Dalam dakwaannya, JPU Bambang Wiradhany mengatakan, terdakwa Santi sebelumnya, diamankan BPOM Batam dan Loka POM Kota Tanjungpinang karena mengedarkan kosmetik tanpa izin di Toko online Lotus Root Market jalan Sei Jang, Kecamatan Bukit Bestari, Kota Tanjungpinang.

Hal itu, ditandai dengan penggeledahan di rumah terdakwa, dan menemukan persediaan farmasi seperti pangan, kosmetik, suplemen kesehatan, dan obat tanpa izin usaha, izin edar, izin pangan olahan, serta perizinan berusaha.

Sejumlah barang bukti produk tanpa izin edar, juga ditemukan di rumah dan ruang tamu serta kamar Terdakwa.

BPOM dikatakan, juga menemukan dokumen seperti invoice dan nota pembelian, handphone Poco F4 GT, profil toko online Lotus Root Market, riwayat transaksi Shopee, serta resi pengiriman toko.

JPU menambahkan Toko online milik Santi menjual barang-barang ilegal tersebut dengan menggunakan nomor handphone 089609905848 setelah sebelumnya memposting produk sediaan farmasi dan pangan olahan itu di media sosial.

“Dari penjualan melalui Shopee, terdakwa memperoleh keuntungan sebesar Rp2 juta per bulan,” tambah JPU.

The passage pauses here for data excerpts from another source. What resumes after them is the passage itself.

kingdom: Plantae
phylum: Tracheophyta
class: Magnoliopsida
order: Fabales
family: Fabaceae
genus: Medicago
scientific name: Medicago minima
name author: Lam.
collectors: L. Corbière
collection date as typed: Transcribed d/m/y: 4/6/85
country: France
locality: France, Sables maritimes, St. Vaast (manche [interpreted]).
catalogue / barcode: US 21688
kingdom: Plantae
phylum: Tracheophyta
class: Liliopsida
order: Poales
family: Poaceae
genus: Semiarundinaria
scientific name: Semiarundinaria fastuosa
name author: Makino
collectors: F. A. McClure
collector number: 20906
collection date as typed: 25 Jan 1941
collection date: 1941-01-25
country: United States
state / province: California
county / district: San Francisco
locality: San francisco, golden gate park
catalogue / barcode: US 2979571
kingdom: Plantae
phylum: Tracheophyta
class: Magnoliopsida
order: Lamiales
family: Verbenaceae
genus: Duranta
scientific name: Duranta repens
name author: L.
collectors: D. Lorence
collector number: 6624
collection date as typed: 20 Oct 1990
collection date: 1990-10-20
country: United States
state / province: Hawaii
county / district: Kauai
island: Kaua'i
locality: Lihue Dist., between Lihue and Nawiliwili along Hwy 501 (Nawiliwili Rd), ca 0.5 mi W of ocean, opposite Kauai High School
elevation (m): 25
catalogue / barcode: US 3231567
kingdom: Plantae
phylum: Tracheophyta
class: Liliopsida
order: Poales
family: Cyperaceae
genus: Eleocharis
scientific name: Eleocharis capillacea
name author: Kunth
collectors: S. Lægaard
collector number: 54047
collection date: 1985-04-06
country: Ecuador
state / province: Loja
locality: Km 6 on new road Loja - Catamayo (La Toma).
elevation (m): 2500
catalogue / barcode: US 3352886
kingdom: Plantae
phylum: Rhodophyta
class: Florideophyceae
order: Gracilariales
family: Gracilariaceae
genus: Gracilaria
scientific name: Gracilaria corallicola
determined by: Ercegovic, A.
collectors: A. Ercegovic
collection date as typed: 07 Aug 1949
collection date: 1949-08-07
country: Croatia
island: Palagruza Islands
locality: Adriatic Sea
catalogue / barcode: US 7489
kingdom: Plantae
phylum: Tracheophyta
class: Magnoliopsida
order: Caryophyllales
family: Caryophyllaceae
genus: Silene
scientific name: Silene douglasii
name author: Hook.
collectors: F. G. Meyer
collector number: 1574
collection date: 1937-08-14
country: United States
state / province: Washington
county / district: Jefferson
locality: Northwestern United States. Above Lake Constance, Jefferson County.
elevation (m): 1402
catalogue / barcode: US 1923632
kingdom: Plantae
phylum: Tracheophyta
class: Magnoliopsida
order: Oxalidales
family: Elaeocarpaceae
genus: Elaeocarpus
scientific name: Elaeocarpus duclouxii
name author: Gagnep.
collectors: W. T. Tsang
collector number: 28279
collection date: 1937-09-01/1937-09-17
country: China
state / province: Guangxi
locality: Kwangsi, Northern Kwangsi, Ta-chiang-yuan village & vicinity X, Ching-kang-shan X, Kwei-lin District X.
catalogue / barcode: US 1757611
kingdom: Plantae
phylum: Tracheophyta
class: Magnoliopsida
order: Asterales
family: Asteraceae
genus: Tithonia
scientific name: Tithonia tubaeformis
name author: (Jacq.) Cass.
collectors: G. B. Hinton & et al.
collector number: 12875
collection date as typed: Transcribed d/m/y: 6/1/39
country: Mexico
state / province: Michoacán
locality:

Dari penggeledahan yang dilakukan, BPOM berhasil menyita 119 item sediaan farmasi dan pangan olahan ilegal, dengan total 2.196 pcs. Bahan pangan tanpa izin berusaha 63 item sejumlah 1.720 pcs, kosmetik 51 item sejumlah 398 pcs. Suplemen, obat tradisional dan obat tanpa perizinan berusaha sebanyak 2 item (28 pcs), 20 item (20 pcs), dan 2 item (30 pcs).

Atas dakwaan JPU tersebut terdakwa Santi menyatakan tidak keberatan, dan Ketua Majelis Hakim, Boy Syailendra bersama dua anggota Majelis Hakim lainya menunda persidangan satu pekan untuk pemeriksaan saksi.